Single by Engelbert Humperdinck

from the album Engelbert
- B-side: "A Good Thing Going"
- Released: 1969
- Genre: Traditional pop
- Length: 3:09
- Label: Decca (UK) Parrot (US)
- Songwriters: Music: Corrado Conti & Franco Cassano English lyrics: Roger Cook & Roger Greenaway Italian lyrics: Gianni Argenio
- Producer: Peter Sullivan

Engelbert Humperdinck singles chronology
| "Les Bicyclettes de Belsize" (1968) | "The Way It Used to Be" (1969) | "I'm a Better Man (For Having Loved You)" (1969) |

= The Way It Used to Be (Engelbert Humperdinck song) =

"The Way It Used to Be" is a song recorded by Engelbert Humperdinck, which was released on the album Engelbert and as a single in 1969. It is an English language adaptation of the Italian language song "Melodia", which was originally released by Isabella Iannetti in 1968.

The song was a top ten hit in multiple countries, and spent 14 weeks on the UK Singles Chart, peaking at No. 3, while reaching No. 1 in Flanders and Singapore, No. 3 in Malaysia, No. 5 in Yugoslavia, No. 6 on the Irish Singles Chart, No. 7 on Norway's VG-lista, No. 7 in Wallonia, and No. 9 in South Africa. The song was a hit in other nations as well.
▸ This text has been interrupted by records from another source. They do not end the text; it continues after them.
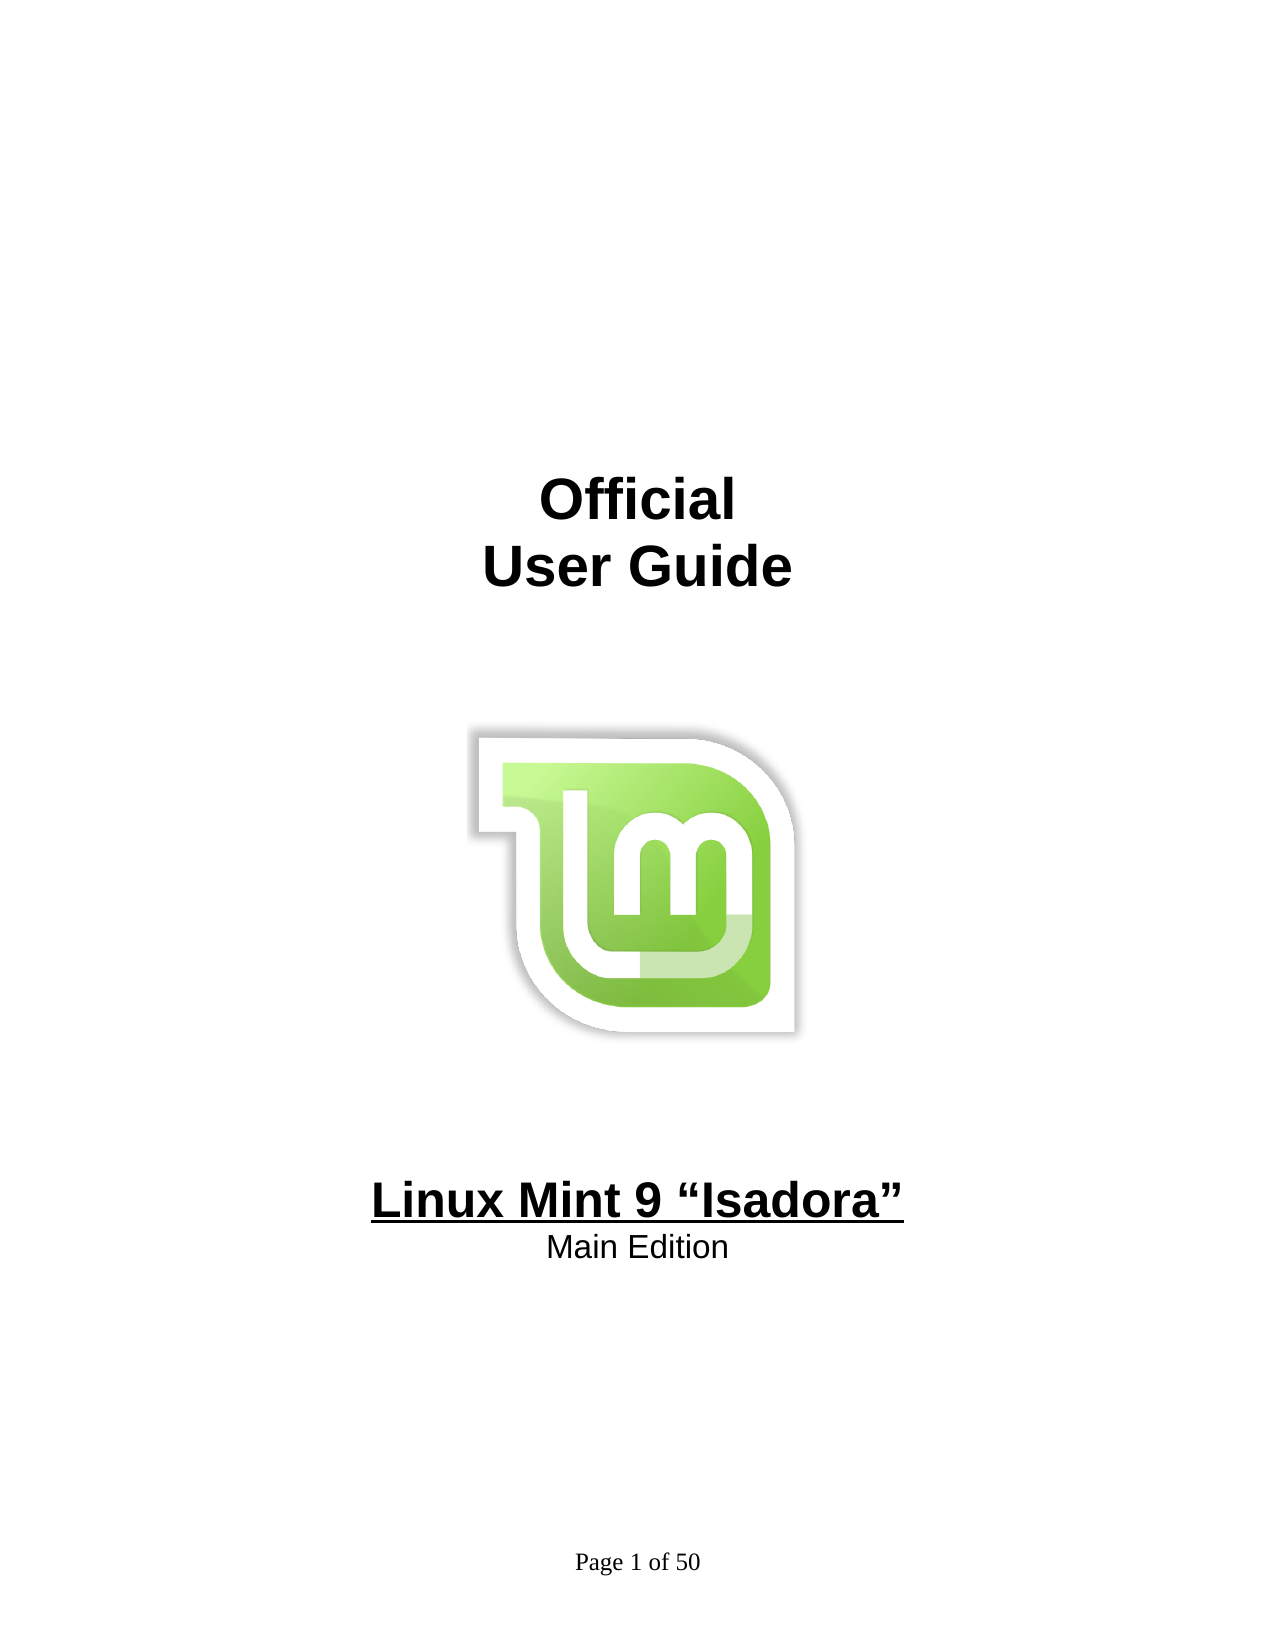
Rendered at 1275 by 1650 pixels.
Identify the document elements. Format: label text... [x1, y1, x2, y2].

text Linux Mint 9 “Isadora” [187, 1170, 1087, 1228]
text Official [187, 465, 1087, 532]
text Main Edition [187, 1228, 1087, 1266]
text User Guide [187, 532, 1087, 599]
picture [466, 722, 809, 1046]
In the United States, the song spent 11 weeks on the Billboard Hot 100 chart, peaking at No. 42, while reaching No. 4 on Billboards Easy Listening chart. The song was ranked No. 26 on Billboards year-end ranking of 1969's "Top Easy Listening Singles".

==Chart performance==

| Chart (1969) | Peak position |
|---|---|
| Canada - RPM 100 | 18 |
| Canada - RPM Adult contemporary | 4 |
| Flanders | 1 |
| Ireland (IRMA) | 6 |
| Malaysia (Radio Malaysia) | 3 |
| Netherlands (Parool Top 20) | 19 |
| Netherlands (Veronica Top 40) | 21 |
| New Zealand Listener | 18 |
| Norway (VG-lista) | 7 |
| Singapore (Radio Singapore) | 1 |
| South Africa (Springbok Radio) | 9 |
| UK Singles Chart | 3 |
| US Billboard Hot 100 | 42 |
| US Billboard Easy Listening | 4 |
| US Cash Box Top 100 | 26 |
| US Record World 100 Top Pops | 24 |
| US Record World Top Non-Rock | 4 |
| US Record World Juke Box Top 25 | 8 |
| Wallonia | 7 |
| Yugoslavia (Novi Džuboks) | 5 |

==Other versions==
- An instrumental version was released by Bert Kaempfert & His Orchestra, on his 1969 album Traces of Love.
- Fredi released a Finnish language adaptation titled "Se päivä tulee kerran" in 1969, which reached No. 2 in Finland.
- Jimmy Fontana released a version of "Melodia" in 1969, which bubbled under the top 50 in Wallonia.
- Milyo Naryo released a Tagalog language adaptation titled "Naka-Table Na Kita".